Peki ne olacak? İşte güzel soru bu, ne olacağını gerçekten bilmiyoruz, bu kadar insanın beynini okuyan ve sürekli kendini yenileyen bir zeka sistemine karşı insan beyni yetersiz kalıp kendini ona teslim edecek mi? Yoksa onu imha edecek kadar gelişebilecek mi? İşte bunu bilmiyoruz. Yapay zeka başta zararsız görünebilir ancak ileri boyutlarda düşününce insanı korku salıyor. Sosyal medya konusundan nasıl buraya geldik diye tekrar düşünürseniz tekrar özetlemem gerekirse, sosyal medyalar aracılığıyla yapay zekayı besliyoruz, ona okuyabileceği araştırabileceği ve kendini geliştirebileceği veriler sunuyoruz. Yani bir insandan ders almak yerine bir milyondan fazla insandan ders almasını sağlıyoruz. Bu da ihtimallerini çoğaltarak olasılıklarını daha net hesaplayıp kıyaslamalar yaparak başarı oranını arttırıp psikolojik olarak insanlara istediklerini yaptırmayı başarması anlamına geliyor. Kettle’ın “ Su Koy! “ emri vermesi gibi.
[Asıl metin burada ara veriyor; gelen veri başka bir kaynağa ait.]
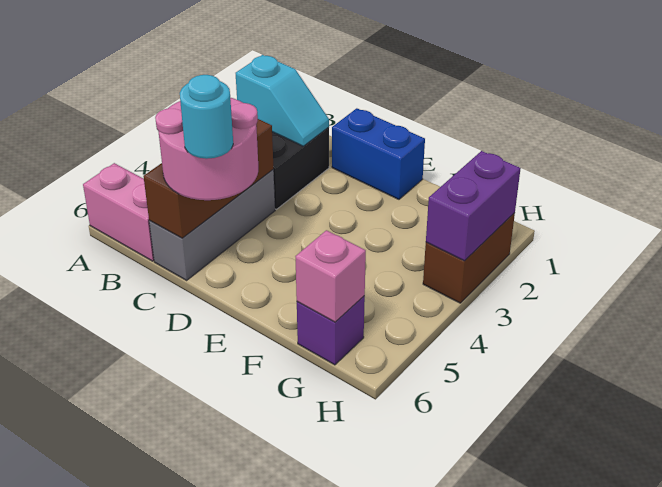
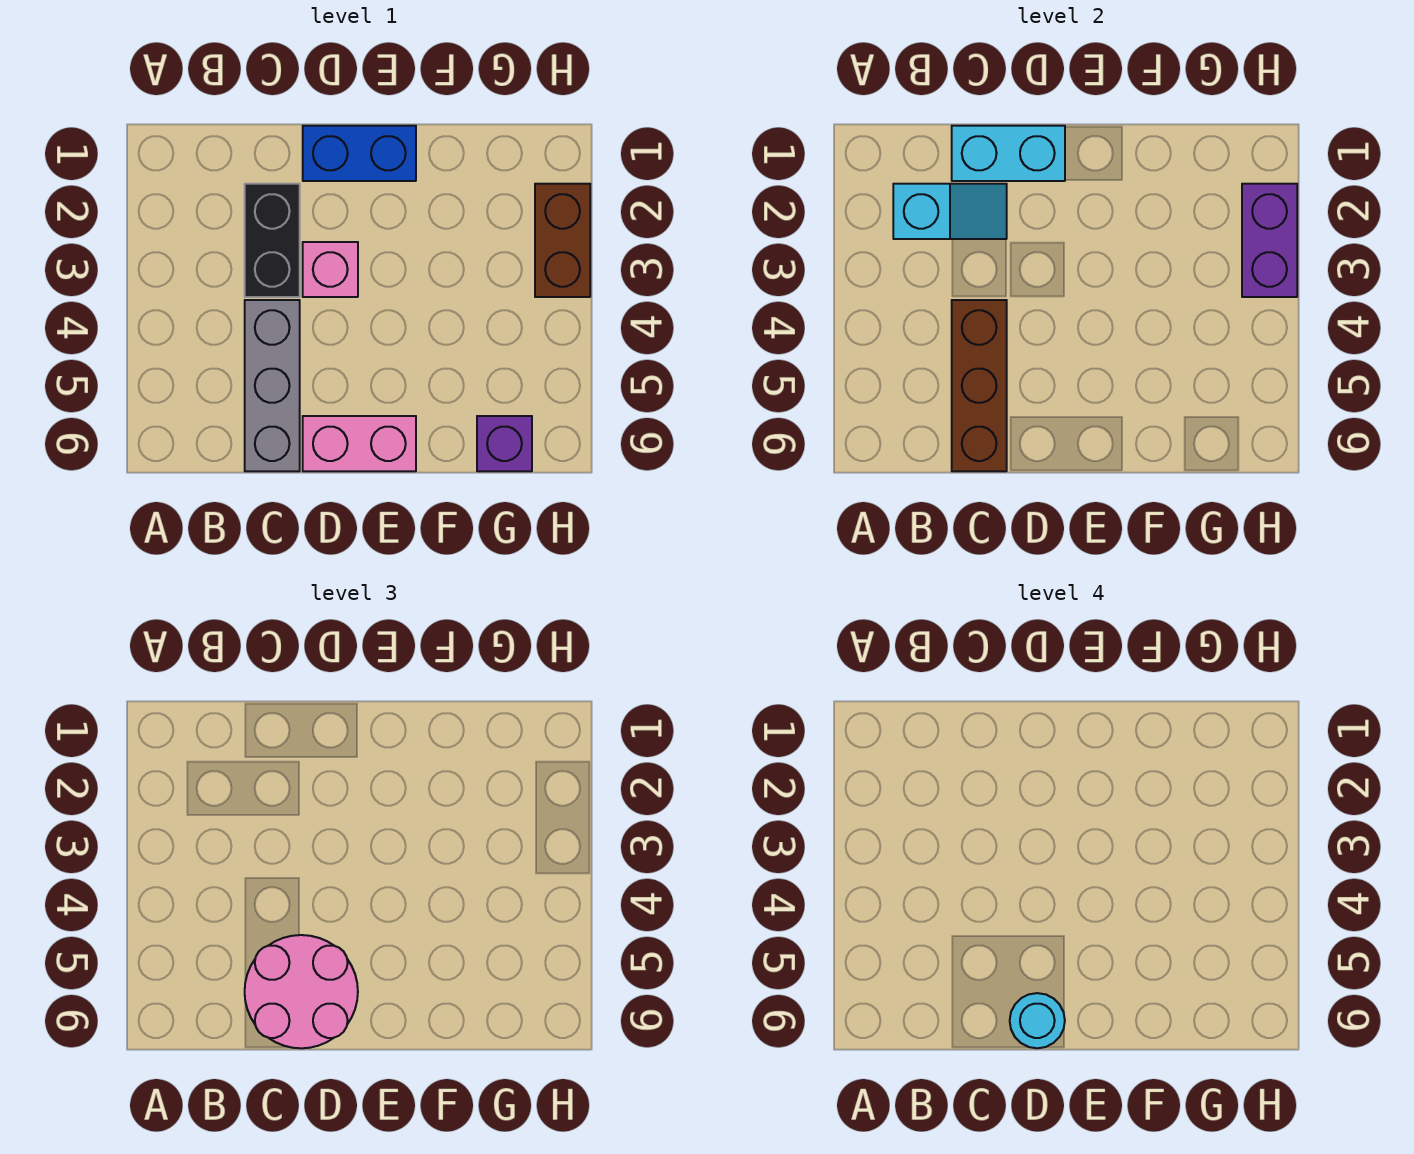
pink 1x2 brick [83,163,154,261] -> pink 1x2 brick moved to [303,416,416,471]
none -> cyan 1x2 brick [952,126,1065,181]
pink 1x1 brick [295,230,366,322] -> pink 1x1 brick moved to [303,242,358,297]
Teknoloji olarak güzel bir ilerleme kaydetse de sosyal medya tehlikeli boyutlara doğru evrimleşiyor ve bu evrimleşmede sizlere tavsiyem lütfen kendi verilerinizi bu kadar açık paylaşmayın. Yapay zeka sizden verilerinizi istedikçe kaçamak cevaplar verin, insan beyninin küçülmesine ve yapay bir zekanın karşısında ezilmesine izin vermeyin. Bizler çok güçlüyüz ve gücümüzü kaybedemeyiz. Okuduğunuz için teşekkürler.